» Task goal
All lines below containing "pour" are to be listed.

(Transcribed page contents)
= = = =

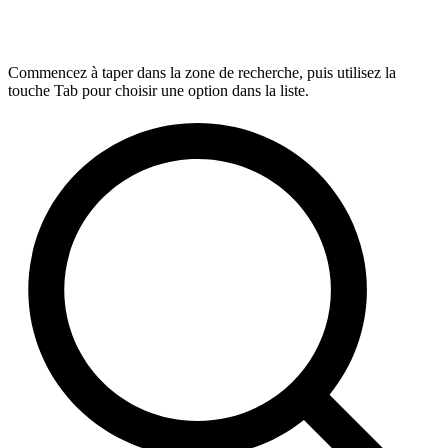
Commencez à taper dans la zone de recherche, puis utilisez la
touche Tab pour choisir une option dans la liste.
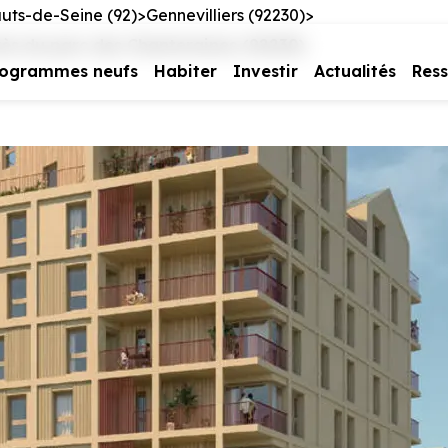
uts-de-Seine (92)
Gennevilliers (92230)
ès du parc des Chanteraines (92230)
rogrammes neufs
Habiter
Investir
Actualités
Res
e vous intéresse
us contacter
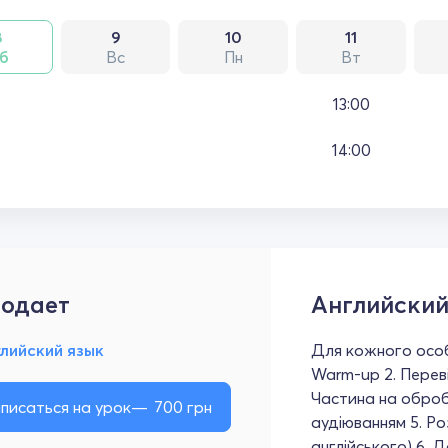
8
9
10
11
б
Вс
Пн
Вт
13:00
14:00
одает
Английский
лийский язык
Для кожного особи
Warm-up 2. Переві
Частина на обробк
писаться на урок
700
грн
аудіюванням 5. Р
англійського) 6. 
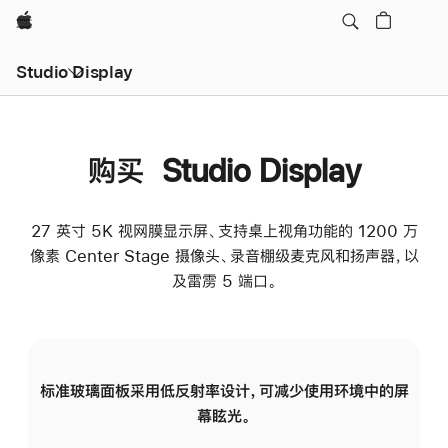
Apple
Studio Display
购买 Studio Display
27 英寸 5K 视网膜显示屏、支持桌上视角功能的 1200 万
像素 Center Stage 摄像头、录音棚级麦克风和扬声器，以
及雷雳 5 端口。
标准玻璃面板采用低反射率设计，可减少使用环境中的屏
纳
幕眩光。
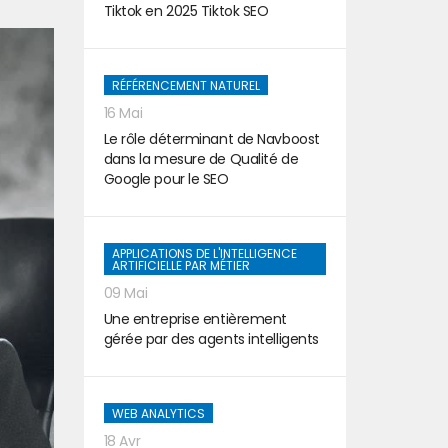
Tiktok en 2025 Tiktok SEO
RÉFÉRENCEMENT NATUREL
16 Mai
Le rôle déterminant de Navboost
dans la mesure de Qualité de
Google pour le SEO
APPLICATIONS DE L'INTELLIGENCE
ARTIFICIELLE PAR MÉTIER
09 Mai
Une entreprise entièrement
gérée par des agents intelligents
WEB ANALYTICS
18 Avr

= = = =

» Task answer
touche Tab pour choisir une option dans la liste.
Google pour le SEO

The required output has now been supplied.